Nell’ordinanza della Corte Costituzionale si legge che “con riferimento alle censure prospettate da entrambi i giudici a quibus in ordine alla determinazione del corrispettivo del contratto di trasporto, occorre rilevare che, successivamente alle ordinanze di rimessione, la Corte di giustizia dell’Unione europea, con sentenza 4 settembre 2014 (cause riunite da C‑184/13 a C‑187/13, C‑194/13, C‑195/13 e C‑208/13), ha affermato che «l’articolo 101 TFUE, in combinato disposto con l’articolo 4, paragrafo 3, TUE, deve essere interpretato nel senso che osta a una normativa nazionale, quale quella controversa nei procedimenti principali, in forza della quale il prezzo dei servizi di autotrasporto delle merci per conto di terzi non può essere inferiore a costi minimi d’esercizio determinati da un organismo composto principalmente da rappresentanti degli operatori economici interessati»”. Conseguentemente la Consulta ritiene che tale pronuncia, unitamente alla legge di Stabilità che ha abrogato i costi minimi di sicurezza a decorrere dal 1 gennaio 2015, consentirebbero di configurare uno jus superveniens potenzialmente idoneo ad incidere sulle vicende sottoposte al vaglio dei Tribunali di Lucca e Trento. Per tali ragioni si è, quindi, concluso che “spetta ai rimettenti valutare l’incidenza della pronuncia della Corte di giustizia nonché delle modifiche normative sopravvenute sulla decisione del giudizio sottoposto al loro esame e sulla persistente rilevanza della questione di legittimità costituzionale”.

Ciò chiarito circa il percorso logico-giuridico seguito dalla Corte, occorre aggiungere che, dal punto di vista pratico, nulla cambia, a questo punto, rispetto allo scenario che si era reso configurabile successivamente alla pronuncia della Corte di Giustizia.

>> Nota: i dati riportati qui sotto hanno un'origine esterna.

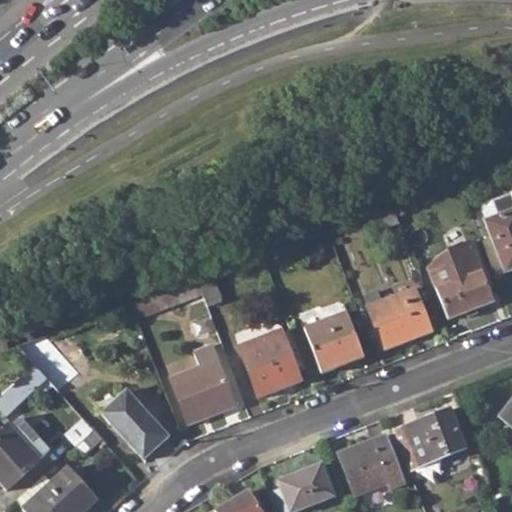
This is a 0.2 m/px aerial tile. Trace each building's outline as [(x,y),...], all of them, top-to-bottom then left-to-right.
[(511,268),(511,201),(509,194),(489,202),(479,212),(504,272),(511,268)] [(394,204),(399,216),(408,212),(404,200),(394,204)] [(397,223),(391,206),(374,213),(381,230),(397,223)] [(450,251),(427,268),(435,288),(447,320),(493,302),(481,271),(470,241),(450,251)] [(221,301),(210,273),(196,279),(202,295),(207,306),(221,301)] [(202,295),(196,279),(130,304),(136,319),(202,295)] [(430,332),(413,288),(380,301),(376,291),(362,296),(383,349),(430,332)] [(362,358),(345,312),(302,329),(320,374),(362,358)] [(299,382),(279,330),(237,347),(257,398),(299,382)] [(71,378),(36,339),(16,346),(35,367),(46,379),(51,385),(56,391),(71,378)] [(234,407),(210,346),(192,353),(198,367),(169,379),(187,425),(234,407)] [(46,379),(35,367),(15,385),(16,386),(4,397),(14,408),(36,388),(46,379)] [(51,385),(46,379),(36,388),(41,394),(51,385)] [(167,437),(124,391),(99,414),(142,460),(167,437)] [(0,419),(0,420),(14,408),(4,397),(0,399),(0,419)] [(511,402),(499,418),(511,428),(511,402)] [(465,450),(449,410),(402,428),(418,468),(465,450)] [(49,451),(19,417),(9,426),(0,433),(0,484),(5,490),(49,451)] [(63,435),(74,448),(92,431),(81,419),(63,435)] [(104,445),(92,431),(74,448),(82,457),(97,444),(100,448),(104,445)] [(403,485),(384,436),(337,454),(354,497),(387,484),(389,490),(403,485)] [(295,511),(333,497),(320,465),(277,482),(288,511),(295,511)] [(84,511),(95,502),(65,469),(49,483),(22,507),(21,508),(24,511),(84,511)] [(16,500),(22,507),(49,483),(43,476),(16,500)] [(261,511),(251,495),(249,491),(214,511),(261,511)]
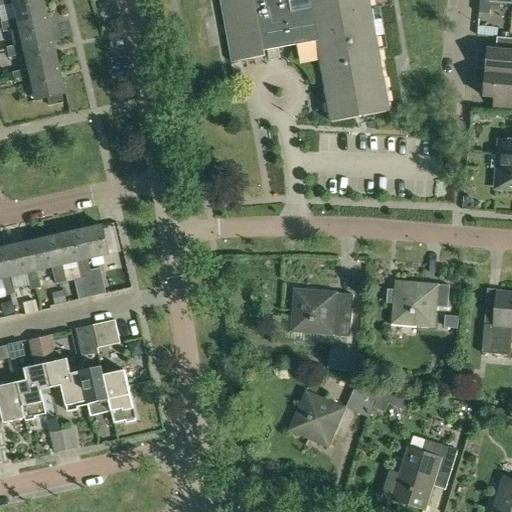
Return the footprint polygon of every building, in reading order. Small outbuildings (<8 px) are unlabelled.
[(20,25),(49,18),(44,0),(0,0),(0,8),(15,5),(18,20),(20,25)] [(221,0),(232,62),(266,56),(265,50),(268,49),(270,61),(281,59),(279,48),(318,41),(333,122),(390,112),(370,0),(221,0)] [(502,2),(511,3),(511,0),(481,0),(480,13),(491,14),(492,6),(502,7),(502,2)] [(24,45),(26,50),(55,43),(49,18),(20,25),(18,20),(3,24),(5,34),(21,31),(24,45)] [(26,50),(24,45),(8,49),(11,59),(27,55),(30,70),(31,75),(61,68),(55,43),(26,50)] [(511,74),(511,50),(489,49),(487,72),(511,74)] [(61,68),(31,75),(30,70),(14,74),(17,85),(32,81),(37,101),(48,98),(50,106),(65,102),(63,95),(67,94),(61,68)] [(511,74),(487,72),(486,72),(485,96),(511,98),(511,74)] [(511,141),(500,140),(496,188),(511,189),(511,141)] [(102,268),(90,271),(88,261),(109,256),(103,228),(77,234),(84,261),(78,263),(81,278),(87,276),(92,297),(107,293),(102,268)] [(78,263),(84,261),(77,234),(52,240),(58,267),(52,268),(57,287),(67,284),(62,266),(78,263)] [(42,289),(38,271),(52,268),(58,267),(52,240),(27,246),(33,273),(32,273),(27,274),(31,291),(42,289)] [(16,295),(12,277),(27,274),(32,273),(33,273),(27,246),(2,251),(8,279),(2,280),(6,298),(16,295)] [(75,279),(80,300),(92,297),(87,276),(81,278),(75,279)] [(392,325),(435,328),(437,307),(448,308),(450,286),(395,281),(395,290),(389,290),(387,303),(393,304),(392,325)] [(291,334),(335,336),(351,337),(354,294),(338,293),(338,292),(294,289),(291,334)] [(511,356),(511,337),(511,291),(502,290),(500,302),(487,301),(483,354),(511,356)] [(121,344),(116,320),(94,325),(99,348),(121,344)] [(77,329),(83,357),(100,353),(99,348),(94,325),(77,329)] [(82,373),(72,375),(69,360),(58,363),(51,335),(40,337),(52,390),(61,388),(67,414),(78,411),(77,409),(90,406),(82,373)] [(27,383),(18,385),(17,385),(20,397),(26,421),(27,421),(27,423),(36,421),(35,418),(47,416),(41,393),(52,390),(40,337),(31,339),(37,368),(25,371),(27,383)] [(148,352),(133,356),(137,368),(152,364),(148,352)] [(339,372),(351,374),(354,356),(342,354),(339,372)] [(92,417),(112,413),(102,363),(80,368),(82,373),(90,406),(92,417)] [(483,390),(482,371),(462,373),(463,392),(483,390)] [(126,372),(105,377),(113,413),(112,413),(115,425),(127,423),(128,425),(137,423),(136,421),(137,420),(126,372)] [(0,406),(4,426),(26,421),(16,381),(0,384),(0,406)] [(370,418),(381,392),(358,383),(347,409),(370,418)] [(329,449),(347,409),(306,392),(289,433),(329,449)] [(48,422),(51,434),(59,432),(57,420),(48,422)] [(383,497),(394,500),(426,510),(432,486),(446,491),(458,451),(426,441),(421,454),(410,451),(402,475),(391,472),(383,497)] [(511,511),(511,481),(505,480),(494,511),(511,511)]
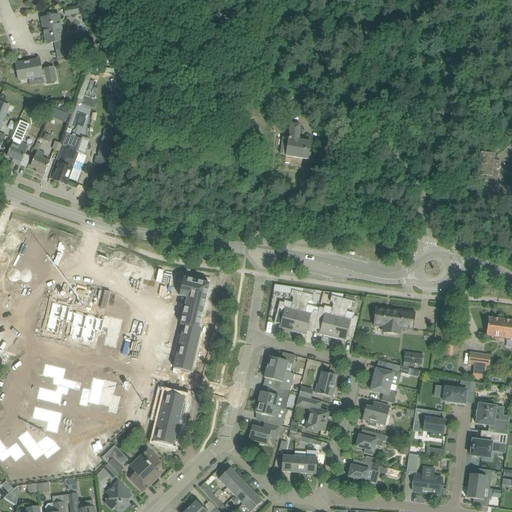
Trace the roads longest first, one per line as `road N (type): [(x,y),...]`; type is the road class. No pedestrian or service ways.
road 1 (unclassified): [(432,255),(419,184),(366,109),(369,0)]
road 2 (residential): [(323,503),(355,367),(252,337)]
road 3 (secondary): [(265,254),(46,205)]
road 4 (residential): [(238,395),(30,346)]
road 5 (residential): [(30,346),(15,342),(46,205)]
road 6 (secondary): [(418,274),(383,277),(265,254)]
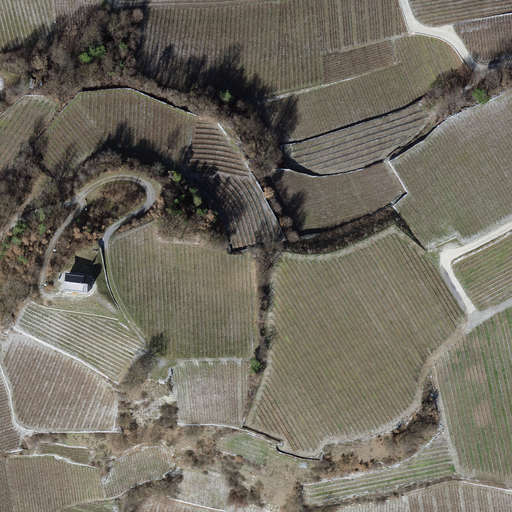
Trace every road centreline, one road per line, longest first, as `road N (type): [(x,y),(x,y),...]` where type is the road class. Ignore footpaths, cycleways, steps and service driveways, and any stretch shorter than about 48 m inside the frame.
road 1 (primary): [(0,439),(511,244)]
road 2 (track): [(0,254),(47,210),(117,177),(138,181),(152,193),(150,206),(108,238),(106,254),(114,296),(154,353),(157,372)]
road 3 (track): [(511,224),(445,257),(476,317)]
road 4 (track): [(403,0),(412,25),(451,38),(477,67),(511,63)]
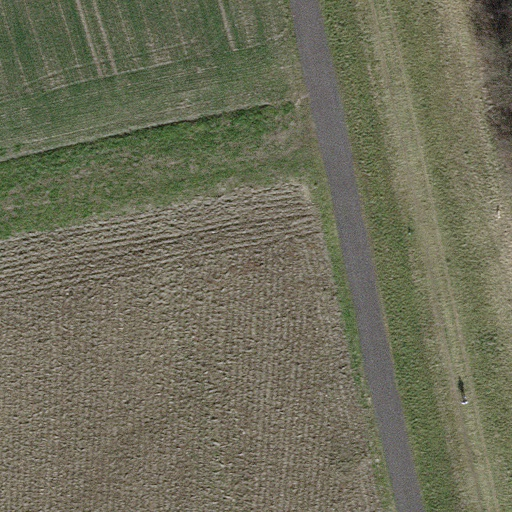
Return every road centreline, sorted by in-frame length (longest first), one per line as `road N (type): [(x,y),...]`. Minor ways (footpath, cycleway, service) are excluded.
road 1 (track): [(380,0),(490,511)]
road 2 (track): [(288,0),(397,511)]
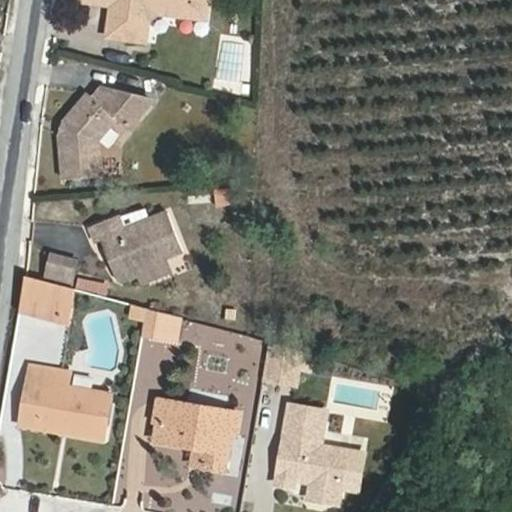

Nel richiamare in proposito a quanto più ampiamente illustrato nella newsletter di ottobre 2014, si reputa che le due possibili conclusioni cui i singoli giudici di merito potrebbero pervenire a conclusione delle vertenze tariffarie tutt’ora pendenti sono:

  1. a) quella secondo cui la Corte di Giustizia ha concluso per la non compatibilità con l’ordinamento comunitario dei soli costi minimi di sicurezza determinati dall’Osservatorio;
  2. b) quella secondo cui dal tenore della sentenza della Corte di Giustizia sarebbe possibile desumere l’incompatibilità con l’orientamento comunitario dell’intero sistema dei costi minimi di sicurezza, a prescindere da quale sia il soggetto (Osservatorio o Ministero) che abbia determinato i costi minimi relativi al periodo temporale oggetto del contenzioso che dovrà essere definito con sentenza.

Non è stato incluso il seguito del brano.